Two convictions against Peterson reversed on appeal
Published 5:00 pm Thursday, February 25, 2021
- Roy Peterson leaves Grant County Circuit Court Thursday after admitting to violating the terms of his probation by illegally recording a conversation with his former probation officer. Peterson was sentenced to five days in jail for the violation, in addition to his previous sentences for three felony charges related to theft from the Monument Rural Fire District.
Two out of three convictions against former Monument fire chief Roy Peterson have been overturned by the Oregon Court of Appeals.
The appeals court ruled Feb. 3 that the trial court should have granted Peterson’s motion for judgment of acquittal on a charge of aggravated first-degree theft and a charge of possession of a stolen vehicle because the state did not prove that the Monument Rural Fire District owned the firefighting vehicles in question — and that the MRFD could not have owned the vehicles at the time of the alleged theft in 2013 because the district was incapable of conducting business until January 2014 when it filed articles of incorporation.
“Roy Peterson has maintained from the outset that his possession of the vehicles and equipment was in keeping with the law, and that the allegation by his accusers that his possession was illegal were false and contrary to the law,” said Peterson’s attorneys Benjamin D. Boyd and D. Zachary Hostetter of Hostetter Law Group in a statement. “We are pleased that the Oregon Court of Appeals has confirmed the legal position of Mr. Peterson.”
The appeals court reversed the two convictions and remanded them to the lower court for resentencing. The appeals court otherwise affirmed the lower court’s ruling, including a conviction on a charge of first-degree theft.
The charges stem from Peterson’s acquisition of resources — money and equipment — for fire protection in Monument and his subsequent refusal to turn over the resources to the Monument Rural Fire District, which was formed by voters in November of 2012.
The state prosecutor, Senior Assistant Attorney General Daniel P. Wendel, said in his closing argument the first-degree theft charge was for submitting a fraudulent invoices in excess of $1,000 with a grant application to the Oregon Department of Forestry on or about Feb. 15, 2013. Wendel said Peterson used white out to submit the same invoice on different grant applications in 2011 and 2012.
Hostetter said at the trial, for all of the charges, Peterson acted under an honest claim of right, believing he was entitled to the property or had a right to acquire or dispose of it as he did.
The charges that were overturned — first-degree aggravated theft and possession of a stolen vehicle — were for withholding fire vehicles and equipment in excess of $10,000 from the Monument Rural Fire District in February 2013.
The appeals court summary states Peterson acquired firefighting equipment and vehicles between 2001 and 2012 and formed the voluntary Monument Rural Fire Department, serving as its chief, with the goal of becoming an official fire district.

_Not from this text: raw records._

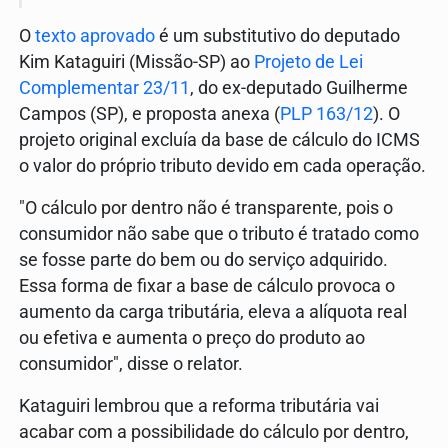
O
texto aprovado
é um substitutivo do deputado
Kim Kataguiri (Missão-SP) ao
Projeto de Lei
Complementar 23/11
, do ex-deputado Guilherme
Campos (SP), e proposta anexa (
PLP 163/12
). O
projeto original excluía da base de cálculo do ICMS
o valor do próprio tributo devido em cada operação.
"O cálculo por dentro não é transparente, pois o
consumidor não sabe que o tributo é tratado como
se fosse parte do bem ou do serviço adquirido.
Essa forma de fixar a base de cálculo provoca o
aumento da carga tributária, eleva a alíquota real
ou efetiva e aumenta o preço do produto ao
consumidor", disse o relator.
Kataguiri lembrou que a reforma tributária vai
acabar com a possibilidade do cálculo por dentro,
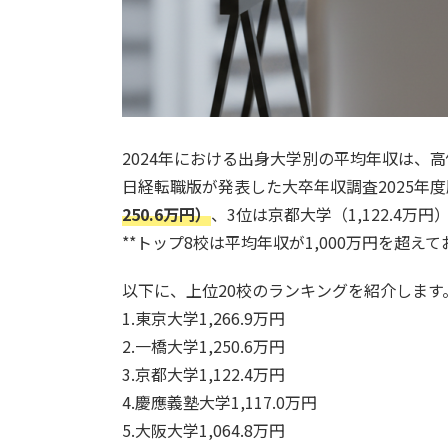
2024年における出身大学別の平均年収は、
日経転職版が発表した大卒年収調査2025年
250.6万円）
、3位は京都大学（1,122.4万
**トップ8校は平均年収が1,000万円を超
以下に、上位20校のランキングを紹介します
1.東京大学1,266.9万円
2.一橋大学1,250.6万円
3.京都大学1,122.4万円
4.慶應義塾大学1,117.0万円
5.大阪大学1,064.8万円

After voters approved the Monument Rural Fire District in November 2012, the Grant County Court issued an order officially forming and establishing the district. Peterson separated from the district after disagreements with its board of directors, retained the equipment he had procured and did not turn over the equipment when the district demanded it in 2013, according to the appeals court summary.
“Nothing in the record supports the view that, in recognizing MRFD as a formal fire protection district, the county somehow converted — or ‘morphed,’ to use the trial court’s term — the voluntary department into the district or that the order establishing the district otherwise extinguished the department as a matter of law,” the appeals court ruling states. “… And, as the district’s board members acknowledged at trial, no action had been taken to transfer ownership or legal title from the department to MRFD before the district demanded the equipment from (Peterson) in February 2013.”
Further, the appeals court ruled the district could not do business until it filed its articles of incorporation in January 2014.
“The state does not argue that a legal entity that, by law, cannot engage in business transactions can nonetheless acquire ownership of property from another entity, even assuming that it could otherwise own property…” the ruling states.